| EXCERPTED PASSAGE |
# # #
Mike Coppinger

Robert Guerrero outslugs Yoshihrio Kamegai in his return bout

Photo by Stephen Dunn/Getty Images

Photo by Stephen Dunn/Getty Images

 

CARSON, Calif. – Robert Guerrero is back in the win column, but it was far from easy.

The former welterweight titleholder ended a 13-month absence Saturday with a hard-fought decision win over Yoshihiro Kamegai in a brutal war before 5,771 at the StubHub Center in the main event of Showtime Championship Boxing.

Guerrero prevailed by scores of 116-112, 117-111.

“It was a rough fight,” Guerrero admitted. “I didn’t want to get caught into his style, but right off the gate I did. I’m not a runner, I will fight. He is a tough, great fighter. I want to give the fans what they want.

“He hit me with a great shot to the left eye and I had to get right back up and keep fighting,” Guerrero continued. "There’s no backing down. … We will enjoy this win and then get back to seeing who is out there. My opponent came 100 percent better than what you see on TV because this is their opportunity to shine on a Showtime main event. This was his opportunity and he came to fight.”

The bout was Guerrero’s first since a one-sided loss to pound-for-pound kingpin Floyd Mayweather Jr. last May. However, he started fast, and there was little head movement, feeling-out period or feinting in this bout. The pair stood toe-to-toe, ripping power shot after power shot in a phone booth battle.

Guerrero (32-2-1, 18 knockouts) landed an astounding 411 power shots in the bout, while Kamegai connected on 278 (mostly to the body).

Their faces were the worse for wear. Kamegai’s lip was bloodied almost immediately. Guerrero’s left eye was busted open with bad swelling in Roud 6, and by Round 7, it was completely shut.

They dished out tremendous punishment, never allowing for a lull in the action. Guerrero blasted Kamegai (24-2-2, 21 KOs) with a two-fisted assault, and the tough-as-nails native of Tokyo, Japan, never wilted.

However, the pace slowed down in the late rounds, as the fighters humanly couldn’t keep up the frenetic pace. But they were recharged for the final round. The combatants even stepped it up a notch somehow, as they both went for broke in round they badly needed. Guerrero came out swinging with both fights, and Kamegai returned fire.

“I’m OK with the decision,” Kamegai said. “I get my fighting spirit form the fact that I traveled all the way here from Japan to win. That’s what kept me going throughout the fight — I really wanted to win. He shook me a couple of times and I felt weakened in the legs. But I think I had him hurt a few times too, but he recovered very well.”

Guerrero seemed to be in excellent condition, which he attributed to a new training regimen.

“I was in great shape, I took the shots very well because of the shape I am in because of CrossFit. I wanted to get on my toes but I fell right back into banging with him. I have been out for a year and its time to get back to work again. I am getting back in the gym right away.

The bout was expected to be an easy return bout for Guerrero, but with “The Ghost,” it’s never easy. Before the bout with Mayweather, Guerrero notably engaged in welterweight slugfests with Selcuk Aydin and Andre Berto.

Guerrero made $1 million for the fight, while Kamegai brought home a purse of just $75,000, an almost $900,000 disparity.

Kamegai lost, but acquitted himself well, and likely will be welcomed back to Showtime with open arms. He makes for highly entertaining bouts, win, lose or draw.

Guerrero can look forward to a yet another meaningful fall fight, and with a bevy of top welterweights out there, the options should be plentiful.
# # #
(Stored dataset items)
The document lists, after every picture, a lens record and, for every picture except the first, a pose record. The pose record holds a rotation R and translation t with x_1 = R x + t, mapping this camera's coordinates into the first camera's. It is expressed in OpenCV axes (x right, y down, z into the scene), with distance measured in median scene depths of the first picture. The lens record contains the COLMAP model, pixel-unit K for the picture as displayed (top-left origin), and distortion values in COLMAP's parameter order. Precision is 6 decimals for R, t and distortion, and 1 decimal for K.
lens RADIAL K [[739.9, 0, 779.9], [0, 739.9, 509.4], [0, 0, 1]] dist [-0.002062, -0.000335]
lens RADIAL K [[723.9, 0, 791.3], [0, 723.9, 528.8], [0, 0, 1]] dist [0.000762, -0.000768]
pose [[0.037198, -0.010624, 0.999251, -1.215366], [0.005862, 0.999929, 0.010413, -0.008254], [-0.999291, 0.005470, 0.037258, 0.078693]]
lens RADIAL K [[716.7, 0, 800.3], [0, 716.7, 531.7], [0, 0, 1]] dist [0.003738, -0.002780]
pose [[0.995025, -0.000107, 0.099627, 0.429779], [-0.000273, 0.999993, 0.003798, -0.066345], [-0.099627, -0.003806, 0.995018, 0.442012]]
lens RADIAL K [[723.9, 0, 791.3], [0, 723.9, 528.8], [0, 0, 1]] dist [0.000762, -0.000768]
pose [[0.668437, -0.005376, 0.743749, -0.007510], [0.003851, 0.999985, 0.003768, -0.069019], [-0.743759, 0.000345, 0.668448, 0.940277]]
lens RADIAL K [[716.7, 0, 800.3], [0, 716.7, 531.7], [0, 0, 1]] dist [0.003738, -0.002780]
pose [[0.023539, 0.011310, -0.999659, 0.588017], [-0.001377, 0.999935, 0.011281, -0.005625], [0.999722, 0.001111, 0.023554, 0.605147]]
# # #
| TASKS TO PERFORM |
1: List every boxer the boxing report names as having fought Robert Guerrero.
2: Write out the boxing report from "The former welterweight" up to and including "what they want.".

| RESULTS FOR EACH TASK |
1: Yoshihiro Kamegai, Floyd Mayweather Jr., Selcuk Aydin, Andre Berto

2:
The former welterweight titleholder ended a 13-month absence Saturday with a hard-fought decision win over Yoshihiro Kamegai in a brutal war before 5,771 at the StubHub Center in the main event of Showtime Championship Boxing.

Guerrero prevailed by scores of 116-112, 117-111.

“It was a rough fight,” Guerrero admitted. “I didn’t want to get caught into his style, but right off the gate I did. I’m not a runner, I will fight. He is a tough, great fighter. I want to give the fans what they want.